Dataset items:

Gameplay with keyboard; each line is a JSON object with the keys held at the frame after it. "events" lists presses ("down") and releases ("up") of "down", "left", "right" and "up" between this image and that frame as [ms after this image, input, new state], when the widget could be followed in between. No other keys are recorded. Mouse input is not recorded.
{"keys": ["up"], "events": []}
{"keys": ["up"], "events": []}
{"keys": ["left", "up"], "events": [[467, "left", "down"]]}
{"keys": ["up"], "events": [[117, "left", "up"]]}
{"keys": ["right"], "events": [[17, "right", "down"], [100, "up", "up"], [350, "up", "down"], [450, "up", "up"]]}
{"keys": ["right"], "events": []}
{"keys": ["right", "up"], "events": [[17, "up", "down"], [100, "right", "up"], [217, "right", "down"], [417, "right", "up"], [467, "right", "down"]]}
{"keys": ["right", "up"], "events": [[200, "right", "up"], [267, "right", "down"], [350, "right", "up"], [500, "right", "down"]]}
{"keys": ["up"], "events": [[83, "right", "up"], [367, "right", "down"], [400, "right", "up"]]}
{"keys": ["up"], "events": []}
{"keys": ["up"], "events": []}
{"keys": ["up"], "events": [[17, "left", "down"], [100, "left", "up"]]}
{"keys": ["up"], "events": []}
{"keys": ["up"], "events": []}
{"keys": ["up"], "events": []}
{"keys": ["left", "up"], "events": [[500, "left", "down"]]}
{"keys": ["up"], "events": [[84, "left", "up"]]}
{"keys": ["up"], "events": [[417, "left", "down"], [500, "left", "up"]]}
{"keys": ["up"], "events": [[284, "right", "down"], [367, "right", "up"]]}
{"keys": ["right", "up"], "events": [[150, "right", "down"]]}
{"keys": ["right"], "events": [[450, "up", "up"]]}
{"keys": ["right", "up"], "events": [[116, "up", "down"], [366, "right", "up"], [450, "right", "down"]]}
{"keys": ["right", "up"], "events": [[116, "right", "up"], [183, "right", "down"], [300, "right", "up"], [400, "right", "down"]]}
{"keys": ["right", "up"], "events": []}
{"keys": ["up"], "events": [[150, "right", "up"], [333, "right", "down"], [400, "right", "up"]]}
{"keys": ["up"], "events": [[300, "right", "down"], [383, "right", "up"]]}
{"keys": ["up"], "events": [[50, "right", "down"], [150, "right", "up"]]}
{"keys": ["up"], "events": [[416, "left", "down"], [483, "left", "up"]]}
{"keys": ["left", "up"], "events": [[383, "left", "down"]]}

• _ABOUT THIS EXERCISE_
In full and verbatim, repeat the records given above.

• _SOLUTION FOR THIS TASK_
Gameplay with keyboard; each line is a JSON object with the keys held at the frame after it. "events" lists presses ("down") and releases ("up") of "down", "left", "right" and "up" between this image and that frame as [ms after this image, input, new state], when the widget could be followed in between. No other keys are recorded. Mouse input is not recorded.
{"keys": ["up"], "events": []}
{"keys": ["up"], "events": []}
{"keys": ["left", "up"], "events": [[467, "left", "down"]]}
{"keys": ["up"], "events": [[117, "left", "up"]]}
{"keys": ["right"], "events": [[17, "right", "down"], [100, "up", "up"], [350, "up", "down"], [450, "up", "up"]]}
{"keys": ["right"], "events": []}
{"keys": ["right", "up"], "events": [[17, "up", "down"], [100, "right", "up"], [217, "right", "down"], [417, "right", "up"], [467, "right", "down"]]}
{"keys": ["right", "up"], "events": [[200, "right", "up"], [267, "right", "down"], [350, "right", "up"], [500, "right", "down"]]}
{"keys": ["up"], "events": [[83, "right", "up"], [367, "right", "down"], [400, "right", "up"]]}
{"keys": ["up"], "events": []}
{"keys": ["up"], "events": []}
{"keys": ["up"], "events": [[17, "left", "down"], [100, "left", "up"]]}
{"keys": ["up"], "events": []}
{"keys": ["up"], "events": []}
{"keys": ["up"], "events": []}
{"keys": ["left", "up"], "events": [[500, "left", "down"]]}
{"keys": ["up"], "events": [[84, "left", "up"]]}
{"keys": ["up"], "events": [[417, "left", "down"], [500, "left", "up"]]}
{"keys": ["up"], "events": [[284, "right", "down"], [367, "right", "up"]]}
{"keys": ["right", "up"], "events": [[150, "right", "down"]]}
{"keys": ["right"], "events": [[450, "up", "up"]]}
{"keys": ["right", "up"], "events": [[116, "up", "down"], [366, "right", "up"], [450, "right", "down"]]}
{"keys": ["right", "up"], "events": [[116, "right", "up"], [183, "right", "down"], [300, "right", "up"], [400, "right", "down"]]}
{"keys": ["right", "up"], "events": []}
{"keys": ["up"], "events": [[150, "right", "up"], [333, "right", "down"], [400, "right", "up"]]}
{"keys": ["up"], "events": [[300, "right", "down"], [383, "right", "up"]]}
{"keys": ["up"], "events": [[50, "right", "down"], [150, "right", "up"]]}
{"keys": ["up"], "events": [[416, "left", "down"], [483, "left", "up"]]}
{"keys": ["left", "up"], "events": [[383, "left", "down"]]}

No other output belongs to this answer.